Ed Skoronski
- Skoronski with the Purdue Boilermakers

No. 26, 12, 18
- Position: End / center / linebacker

Personal information
- Born: October 15, 1910 Chicago, Illinois, U.S.
- Died: December 22, 1996 (aged 86)
- Listed height: 6 ft 2 in (1.88 m)
- Listed weight: 213 lb (97 kg)

Career information
- High school: Bowen (Chicago)
- College: Purdue

Career history
- Pittsburgh Pirates (1935–1936); Cleveland Rams (1937); Brooklyn Dodgers (1937);
- Stats at Pro Football Reference

= Ed Skoronski =

American football player (1910–1996)

Edmund John Skoronski (October 15, 1910 – December 22, 1996) was an American professional football player who played three seasons in the National Football League (NFL) with the Pittsburgh Pirates, Cleveland Rams and Brooklyn Dodgers. He played college football at Georgetown University and Purdue University.

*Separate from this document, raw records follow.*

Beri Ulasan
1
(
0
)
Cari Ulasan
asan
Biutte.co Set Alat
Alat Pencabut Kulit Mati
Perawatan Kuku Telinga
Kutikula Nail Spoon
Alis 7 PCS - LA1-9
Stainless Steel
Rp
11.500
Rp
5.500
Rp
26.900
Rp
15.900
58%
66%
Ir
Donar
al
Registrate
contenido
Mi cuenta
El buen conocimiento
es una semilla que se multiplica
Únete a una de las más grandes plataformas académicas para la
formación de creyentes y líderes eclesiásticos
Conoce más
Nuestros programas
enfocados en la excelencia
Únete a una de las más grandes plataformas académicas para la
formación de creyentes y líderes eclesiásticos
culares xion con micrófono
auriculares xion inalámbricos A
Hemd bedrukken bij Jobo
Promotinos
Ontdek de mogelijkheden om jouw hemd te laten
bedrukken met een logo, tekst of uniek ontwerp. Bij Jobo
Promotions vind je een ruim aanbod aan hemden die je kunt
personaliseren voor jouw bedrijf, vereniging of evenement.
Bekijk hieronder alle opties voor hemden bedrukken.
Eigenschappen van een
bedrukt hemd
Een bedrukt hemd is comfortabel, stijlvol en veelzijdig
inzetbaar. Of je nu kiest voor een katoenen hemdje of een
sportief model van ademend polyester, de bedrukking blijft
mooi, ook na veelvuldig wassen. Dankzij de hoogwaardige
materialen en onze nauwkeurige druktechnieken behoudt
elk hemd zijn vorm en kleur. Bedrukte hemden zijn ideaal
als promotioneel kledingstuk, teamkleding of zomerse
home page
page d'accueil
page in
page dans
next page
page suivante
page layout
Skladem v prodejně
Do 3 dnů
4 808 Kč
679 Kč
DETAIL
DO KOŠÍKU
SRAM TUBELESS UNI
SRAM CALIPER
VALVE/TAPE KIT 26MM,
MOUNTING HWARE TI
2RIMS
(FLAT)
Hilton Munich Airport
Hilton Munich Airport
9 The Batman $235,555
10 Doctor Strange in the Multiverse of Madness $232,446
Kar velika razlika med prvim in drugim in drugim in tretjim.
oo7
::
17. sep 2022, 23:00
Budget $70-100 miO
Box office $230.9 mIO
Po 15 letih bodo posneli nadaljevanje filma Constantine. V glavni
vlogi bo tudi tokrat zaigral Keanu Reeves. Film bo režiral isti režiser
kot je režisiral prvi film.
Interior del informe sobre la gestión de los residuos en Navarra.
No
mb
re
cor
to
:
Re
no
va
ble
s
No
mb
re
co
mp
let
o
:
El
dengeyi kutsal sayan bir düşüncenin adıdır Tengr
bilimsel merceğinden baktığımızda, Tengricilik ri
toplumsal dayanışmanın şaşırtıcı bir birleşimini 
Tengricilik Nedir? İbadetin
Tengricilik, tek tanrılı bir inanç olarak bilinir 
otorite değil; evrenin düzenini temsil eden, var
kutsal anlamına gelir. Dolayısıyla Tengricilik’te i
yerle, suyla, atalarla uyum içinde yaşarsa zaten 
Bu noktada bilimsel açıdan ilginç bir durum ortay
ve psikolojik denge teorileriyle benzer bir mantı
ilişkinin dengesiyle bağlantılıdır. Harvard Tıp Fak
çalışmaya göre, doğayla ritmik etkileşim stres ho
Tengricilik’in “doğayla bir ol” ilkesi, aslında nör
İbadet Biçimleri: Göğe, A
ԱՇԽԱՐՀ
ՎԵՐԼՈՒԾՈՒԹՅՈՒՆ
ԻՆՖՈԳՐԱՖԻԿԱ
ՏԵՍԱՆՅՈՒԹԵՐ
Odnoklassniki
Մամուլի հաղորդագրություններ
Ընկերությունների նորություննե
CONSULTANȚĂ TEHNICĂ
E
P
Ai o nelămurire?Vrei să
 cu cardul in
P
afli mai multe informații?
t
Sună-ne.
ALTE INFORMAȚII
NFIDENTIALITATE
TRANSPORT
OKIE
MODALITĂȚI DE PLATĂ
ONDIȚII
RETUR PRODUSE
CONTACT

==Early life and college==
Edmund John Skoronski was born on October 15, 1910, in Chicago, Illinois. He attended Bowen High School in Chicago.

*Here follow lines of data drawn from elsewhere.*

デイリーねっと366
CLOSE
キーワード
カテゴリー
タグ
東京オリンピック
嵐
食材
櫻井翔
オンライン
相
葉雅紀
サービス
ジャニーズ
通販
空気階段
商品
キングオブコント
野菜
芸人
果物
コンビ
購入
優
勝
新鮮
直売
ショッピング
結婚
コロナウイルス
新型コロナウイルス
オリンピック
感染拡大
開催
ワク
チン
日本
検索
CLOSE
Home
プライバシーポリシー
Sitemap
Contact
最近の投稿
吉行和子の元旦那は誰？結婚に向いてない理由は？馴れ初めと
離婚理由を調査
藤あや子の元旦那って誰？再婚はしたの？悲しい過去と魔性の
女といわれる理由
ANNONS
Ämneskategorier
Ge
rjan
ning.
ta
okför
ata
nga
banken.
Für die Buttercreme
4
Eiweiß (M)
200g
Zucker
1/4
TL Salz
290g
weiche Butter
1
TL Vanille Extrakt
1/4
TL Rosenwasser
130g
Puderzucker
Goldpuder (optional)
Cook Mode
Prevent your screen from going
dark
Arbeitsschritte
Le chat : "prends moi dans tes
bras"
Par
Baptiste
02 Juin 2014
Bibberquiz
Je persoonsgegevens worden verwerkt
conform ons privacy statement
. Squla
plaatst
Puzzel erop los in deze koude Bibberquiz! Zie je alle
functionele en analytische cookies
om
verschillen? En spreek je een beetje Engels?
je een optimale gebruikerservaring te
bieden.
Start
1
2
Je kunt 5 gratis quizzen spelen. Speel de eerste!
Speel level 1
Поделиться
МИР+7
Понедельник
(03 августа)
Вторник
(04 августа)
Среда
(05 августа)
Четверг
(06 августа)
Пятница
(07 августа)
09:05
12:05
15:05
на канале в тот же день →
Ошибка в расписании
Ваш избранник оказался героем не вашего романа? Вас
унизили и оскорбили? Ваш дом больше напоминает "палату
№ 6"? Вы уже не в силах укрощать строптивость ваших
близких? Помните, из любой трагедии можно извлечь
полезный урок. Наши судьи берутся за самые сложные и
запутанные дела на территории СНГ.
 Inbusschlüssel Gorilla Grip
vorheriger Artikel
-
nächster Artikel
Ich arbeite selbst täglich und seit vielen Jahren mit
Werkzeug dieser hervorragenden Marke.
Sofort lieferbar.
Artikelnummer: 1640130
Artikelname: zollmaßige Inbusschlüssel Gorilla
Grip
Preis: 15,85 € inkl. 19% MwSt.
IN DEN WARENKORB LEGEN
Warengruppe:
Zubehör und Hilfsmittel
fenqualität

Skoronski was a member of the Georgetown Hoyas of Georgetown University from 1930 to 1931 and a letterman in 1931. According to the Ledger-Star, he did not graduate from Bowen High School until after leaving Georgetown.

Skoronski then enrolled at Purdue University in fall 1932 and was a member of the Purdue Boilermakers from 1933 to 1935. He earned all-state honors in 1933 and was a team captain in 1935. On October 22, 1935, he was declared ineligible for the rest of the season due to his having played for Georgetown in 1931. He was a center while at Purdue. Skoronski also participated in baseball and track at Purdue.

==Professional football career==
After losing his college football eligibility, Skoronski signed with the Pittsburgh Pirates of the National Football League (NFL) on November 20, 1935. He made his professional football debut on November 24, 1935, starting in place of the injured Lee Mulleneaux at center against the Green Bay Packers. Overall, Skoronski played in three games for the Pirates that year and was listed as a center/linebacker.

Skoronski then played in all 12 games, starting six, for the Pirates as an end in 1936 and caught eight passes for 95 yards and one touchdown. The Pirates finished the season with a 6–6 record. He was released in 1937.

Skoronski was signed by the Cleveland Rams in 1937. He appeared in three games for the Rams during the team's inaugural 1937 season. He was listed as a center/linebacker while with the Rams.

On November 11, 1937, Skoronski was traded to the Brooklyn Dodgers. He played in five games, starting four, for the Dodgers during the 1937 season and was listed as a guard. He was released in 1938.

==Professional baseball career==
Skoronski played baseball for the Lafayette Red Sox of the Indiana-Ohio league in 1936. The 1936 Red Sox had an 8–3 record in games that Skoronski played in and a 6–7 record without him. He attended spring training with the Chicago White Sox in 1937. He then had a short stint with the Dallas Steers of the Texas League. In May 1937, he returned to the Lafayette Red Sox and played for them during the 1937 season.

==Personal life==
Skoronski was of Polish descent. In 1939, he married Marion Byrne. Skoronski died on December 22, 1996.